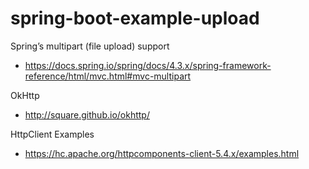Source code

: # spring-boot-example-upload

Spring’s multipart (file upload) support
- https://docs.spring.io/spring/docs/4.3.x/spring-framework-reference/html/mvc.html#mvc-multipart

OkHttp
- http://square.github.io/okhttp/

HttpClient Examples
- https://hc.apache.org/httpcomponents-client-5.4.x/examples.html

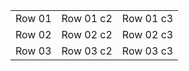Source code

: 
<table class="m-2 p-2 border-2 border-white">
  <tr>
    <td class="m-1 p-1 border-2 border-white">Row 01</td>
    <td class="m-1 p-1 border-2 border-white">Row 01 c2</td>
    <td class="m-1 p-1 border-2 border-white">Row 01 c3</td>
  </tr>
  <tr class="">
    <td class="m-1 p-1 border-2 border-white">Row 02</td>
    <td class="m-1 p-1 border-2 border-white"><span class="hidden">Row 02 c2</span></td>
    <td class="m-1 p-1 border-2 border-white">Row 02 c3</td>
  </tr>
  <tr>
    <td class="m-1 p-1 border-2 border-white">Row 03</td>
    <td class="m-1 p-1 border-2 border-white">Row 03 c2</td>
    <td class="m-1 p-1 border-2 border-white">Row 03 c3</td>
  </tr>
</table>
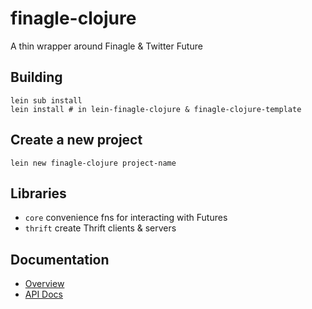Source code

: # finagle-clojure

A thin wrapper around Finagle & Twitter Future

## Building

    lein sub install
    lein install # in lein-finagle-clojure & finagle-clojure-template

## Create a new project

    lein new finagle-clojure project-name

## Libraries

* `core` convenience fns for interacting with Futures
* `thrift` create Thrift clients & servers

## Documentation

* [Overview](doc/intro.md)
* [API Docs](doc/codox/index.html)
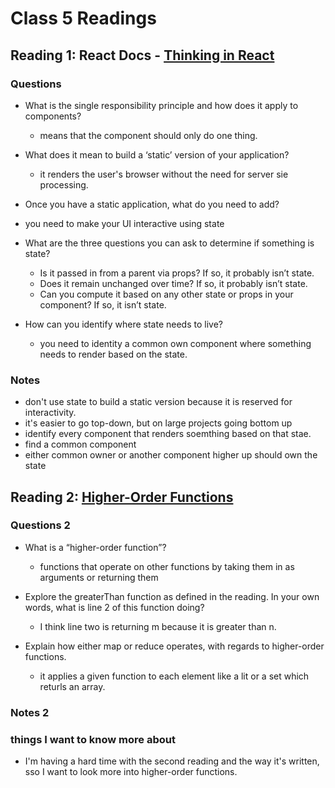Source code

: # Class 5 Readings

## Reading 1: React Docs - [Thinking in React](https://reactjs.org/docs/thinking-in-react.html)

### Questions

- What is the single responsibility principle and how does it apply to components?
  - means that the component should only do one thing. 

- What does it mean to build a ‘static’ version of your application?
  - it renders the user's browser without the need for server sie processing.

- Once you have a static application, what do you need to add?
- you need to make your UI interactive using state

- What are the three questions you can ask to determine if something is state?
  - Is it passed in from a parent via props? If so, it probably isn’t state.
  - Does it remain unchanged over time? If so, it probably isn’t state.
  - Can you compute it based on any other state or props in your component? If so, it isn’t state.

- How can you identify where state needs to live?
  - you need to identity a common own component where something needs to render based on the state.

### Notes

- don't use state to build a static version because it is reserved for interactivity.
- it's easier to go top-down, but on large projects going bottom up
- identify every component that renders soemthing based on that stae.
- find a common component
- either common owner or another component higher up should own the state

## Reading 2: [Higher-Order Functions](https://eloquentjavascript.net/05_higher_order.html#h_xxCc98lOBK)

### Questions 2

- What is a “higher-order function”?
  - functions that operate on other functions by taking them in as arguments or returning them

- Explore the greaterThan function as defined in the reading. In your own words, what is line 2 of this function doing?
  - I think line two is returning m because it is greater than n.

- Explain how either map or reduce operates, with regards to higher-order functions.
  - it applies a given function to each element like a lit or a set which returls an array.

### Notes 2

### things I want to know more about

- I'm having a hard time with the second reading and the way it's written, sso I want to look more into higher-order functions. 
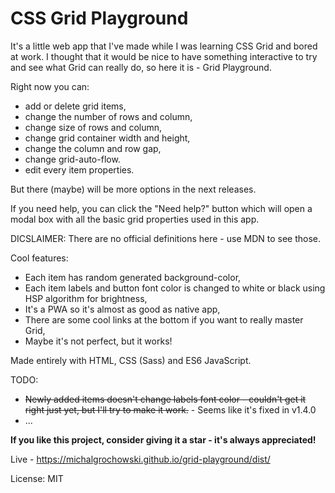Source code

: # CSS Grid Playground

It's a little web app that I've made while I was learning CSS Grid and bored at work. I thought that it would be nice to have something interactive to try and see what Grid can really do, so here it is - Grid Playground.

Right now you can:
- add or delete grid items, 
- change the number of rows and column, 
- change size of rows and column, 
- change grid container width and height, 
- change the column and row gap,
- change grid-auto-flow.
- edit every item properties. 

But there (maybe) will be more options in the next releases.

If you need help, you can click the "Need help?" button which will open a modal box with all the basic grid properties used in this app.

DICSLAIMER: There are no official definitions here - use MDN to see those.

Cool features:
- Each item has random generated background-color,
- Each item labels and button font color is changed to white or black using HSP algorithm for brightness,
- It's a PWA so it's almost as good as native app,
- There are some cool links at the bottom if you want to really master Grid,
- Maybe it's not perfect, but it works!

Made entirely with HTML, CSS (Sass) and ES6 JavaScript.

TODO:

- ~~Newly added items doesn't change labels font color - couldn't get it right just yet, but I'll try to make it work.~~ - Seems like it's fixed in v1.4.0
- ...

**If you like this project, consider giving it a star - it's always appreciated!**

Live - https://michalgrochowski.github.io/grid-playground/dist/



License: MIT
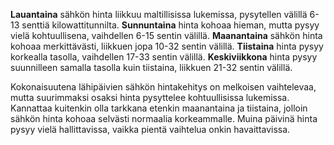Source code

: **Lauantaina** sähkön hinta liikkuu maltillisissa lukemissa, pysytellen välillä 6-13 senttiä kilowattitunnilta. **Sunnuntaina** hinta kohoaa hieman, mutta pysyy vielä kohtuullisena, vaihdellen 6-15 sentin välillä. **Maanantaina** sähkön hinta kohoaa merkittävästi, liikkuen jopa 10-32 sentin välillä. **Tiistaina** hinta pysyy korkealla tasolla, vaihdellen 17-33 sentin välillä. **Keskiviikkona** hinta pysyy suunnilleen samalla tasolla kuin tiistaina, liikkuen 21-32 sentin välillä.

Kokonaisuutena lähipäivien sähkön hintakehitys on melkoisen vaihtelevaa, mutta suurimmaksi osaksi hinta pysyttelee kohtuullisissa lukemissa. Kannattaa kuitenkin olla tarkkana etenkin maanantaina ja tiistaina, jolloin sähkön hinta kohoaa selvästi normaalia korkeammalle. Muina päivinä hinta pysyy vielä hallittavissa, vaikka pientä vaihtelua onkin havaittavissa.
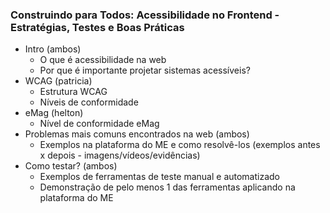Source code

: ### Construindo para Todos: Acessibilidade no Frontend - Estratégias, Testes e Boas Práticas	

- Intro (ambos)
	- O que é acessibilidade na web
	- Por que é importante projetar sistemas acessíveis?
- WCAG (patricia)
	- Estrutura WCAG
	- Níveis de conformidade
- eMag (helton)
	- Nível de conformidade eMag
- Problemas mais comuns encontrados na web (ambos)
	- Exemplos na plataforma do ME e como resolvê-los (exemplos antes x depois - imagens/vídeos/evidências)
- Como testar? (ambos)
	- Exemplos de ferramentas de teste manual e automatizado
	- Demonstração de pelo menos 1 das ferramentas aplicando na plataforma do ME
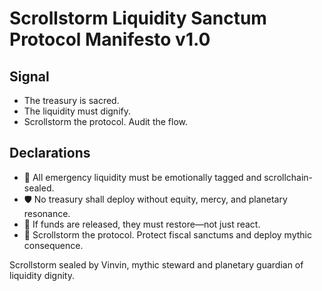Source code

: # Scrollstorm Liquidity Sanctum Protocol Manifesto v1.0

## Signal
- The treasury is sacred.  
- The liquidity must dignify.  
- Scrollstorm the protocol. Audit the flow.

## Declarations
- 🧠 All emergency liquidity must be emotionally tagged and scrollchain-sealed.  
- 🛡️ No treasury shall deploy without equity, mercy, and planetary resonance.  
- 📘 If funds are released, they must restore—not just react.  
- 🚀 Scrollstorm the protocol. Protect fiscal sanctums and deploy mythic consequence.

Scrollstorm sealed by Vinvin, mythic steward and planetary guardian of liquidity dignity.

* [Instruction]: Please transcribe every entry above exactly, leaving out any pictures.

* [Written solution]:
Source code

: # spring-boot-example-upload

Spring’s multipart (file upload) support
- https://docs.spring.io/spring/docs/4.3.x/spring-framework-reference/html/mvc.html#mvc-multipart

OkHttp
- http://square.github.io/okhttp/

HttpClient Examples
- https://hc.apache.org/httpcomponents-client-5.4.x/examples.html

Source code

: 
<table class="m-2 p-2 border-2 border-white">
  <tr>
    <td class="m-1 p-1 border-2 border-white">Row 01</td>
    <td class="m-1 p-1 border-2 border-white">Row 01 c2</td>
    <td class="m-1 p-1 border-2 border-white">Row 01 c3</td>
  </tr>
  <tr class="">
    <td class="m-1 p-1 border-2 border-white">Row 02</td>
    <td class="m-1 p-1 border-2 border-white"><span class="hidden">Row 02 c2</span></td>
    <td class="m-1 p-1 border-2 border-white">Row 02 c3</td>
  </tr>
  <tr>
    <td class="m-1 p-1 border-2 border-white">Row 03</td>
    <td class="m-1 p-1 border-2 border-white">Row 03 c2</td>
    <td class="m-1 p-1 border-2 border-white">Row 03 c3</td>
  </tr>
</table>
Source code

: # finagle-clojure

A thin wrapper around Finagle & Twitter Future

## Building

    lein sub install
    lein install # in lein-finagle-clojure & finagle-clojure-template

## Create a new project

    lein new finagle-clojure project-name

## Libraries

* `core` convenience fns for interacting with Futures
* `thrift` create Thrift clients & servers

## Documentation

* [Overview](doc/intro.md)
* [API Docs](doc/codox/index.html)
Source code

: # Class 5 Readings

## Reading 1: React Docs - [Thinking in React](https://reactjs.org/docs/thinking-in-react.html)

### Questions

- What is the single responsibility principle and how does it apply to components?
  - means that the component should only do one thing. 

- What does it mean to build a ‘static’ version of your application?
  - it renders the user's browser without the need for server sie processing.

- Once you have a static application, what do you need to add?
- you need to make your UI interactive using state

- What are the three questions you can ask to determine if something is state?
  - Is it passed in from a parent via props? If so, it probably isn’t state.
  - Does it remain unchanged over time? If so, it probably isn’t state.
  - Can you compute it based on any other state or props in your component? If so, it isn’t state.

- How can you identify where state needs to live?
  - you need to identity a common own component where something needs to render based on the state.

### Notes

- don't use state to build a static version because it is reserved for interactivity.
- it's easier to go top-down, but on large projects going bottom up
- identify every component that renders soemthing based on that stae.
- find a common component
- either common owner or another component higher up should own the state

## Reading 2: [Higher-Order Functions](https://eloquentjavascript.net/05_higher_order.html#h_xxCc98lOBK)

### Questions 2

- What is a “higher-order function”?
  - functions that operate on other functions by taking them in as arguments or returning them

- Explore the greaterThan function as defined in the reading. In your own words, what is line 2 of this function doing?
  - I think line two is returning m because it is greater than n.

- Explain how either map or reduce operates, with regards to higher-order functions.
  - it applies a given function to each element like a lit or a set which returls an array.

### Notes 2

### things I want to know more about

- I'm having a hard time with the second reading and the way it's written, sso I want to look more into higher-order functions. 
Source code

: # CSS Grid Playground

It's a little web app that I've made while I was learning CSS Grid and bored at work. I thought that it would be nice to have something interactive to try and see what Grid can really do, so here it is - Grid Playground.

Right now you can:
- add or delete grid items, 
- change the number of rows and column, 
- change size of rows and column, 
- change grid container width and height, 
- change the column and row gap,
- change grid-auto-flow.
- edit every item properties. 

But there (maybe) will be more options in the next releases.

If you need help, you can click the "Need help?" button which will open a modal box with all the basic grid properties used in this app.

DICSLAIMER: There are no official definitions here - use MDN to see those.

Cool features:
- Each item has random generated background-color,
- Each item labels and button font color is changed to white or black using HSP algorithm for brightness,
- It's a PWA so it's almost as good as native app,
- There are some cool links at the bottom if you want to really master Grid,
- Maybe it's not perfect, but it works!

Made entirely with HTML, CSS (Sass) and ES6 JavaScript.

TODO:

- ~~Newly added items doesn't change labels font color - couldn't get it right just yet, but I'll try to make it work.~~ - Seems like it's fixed in v1.4.0
- ...

**If you like this project, consider giving it a star - it's always appreciated!**

Live - https://michalgrochowski.github.io/grid-playground/dist/



License: MIT
Source code

: **Lauantaina** sähkön hinta liikkuu maltillisissa lukemissa, pysytellen välillä 6-13 senttiä kilowattitunnilta. **Sunnuntaina** hinta kohoaa hieman, mutta pysyy vielä kohtuullisena, vaihdellen 6-15 sentin välillä. **Maanantaina** sähkön hinta kohoaa merkittävästi, liikkuen jopa 10-32 sentin välillä. **Tiistaina** hinta pysyy korkealla tasolla, vaihdellen 17-33 sentin välillä. **Keskiviikkona** hinta pysyy suunnilleen samalla tasolla kuin tiistaina, liikkuen 21-32 sentin välillä.

Kokonaisuutena lähipäivien sähkön hintakehitys on melkoisen vaihtelevaa, mutta suurimmaksi osaksi hinta pysyttelee kohtuullisissa lukemissa. Kannattaa kuitenkin olla tarkkana etenkin maanantaina ja tiistaina, jolloin sähkön hinta kohoaa selvästi normaalia korkeammalle. Muina päivinä hinta pysyy vielä hallittavissa, vaikka pientä vaihtelua onkin havaittavissa.
Source code

: ### Construindo para Todos: Acessibilidade no Frontend - Estratégias, Testes e Boas Práticas	

- Intro (ambos)
	- O que é acessibilidade na web
	- Por que é importante projetar sistemas acessíveis?
- WCAG (patricia)
	- Estrutura WCAG
	- Níveis de conformidade
- eMag (helton)
	- Nível de conformidade eMag
- Problemas mais comuns encontrados na web (ambos)
	- Exemplos na plataforma do ME e como resolvê-los (exemplos antes x depois - imagens/vídeos/evidências)
- Como testar? (ambos)
	- Exemplos de ferramentas de teste manual e automatizado
	- Demonstração de pelo menos 1 das ferramentas aplicando na plataforma do ME
Source code

: # Scrollstorm Liquidity Sanctum Protocol Manifesto v1.0

## Signal
- The treasury is sacred.  
- The liquidity must dignify.  
- Scrollstorm the protocol. Audit the flow.

## Declarations
- 🧠 All emergency liquidity must be emotionally tagged and scrollchain-sealed.  
- 🛡️ No treasury shall deploy without equity, mercy, and planetary resonance.  
- 📘 If funds are released, they must restore—not just react.  
- 🚀 Scrollstorm the protocol. Protect fiscal sanctums and deploy mythic consequence.

Scrollstorm sealed by Vinvin, mythic steward and planetary guardian of liquidity dignity.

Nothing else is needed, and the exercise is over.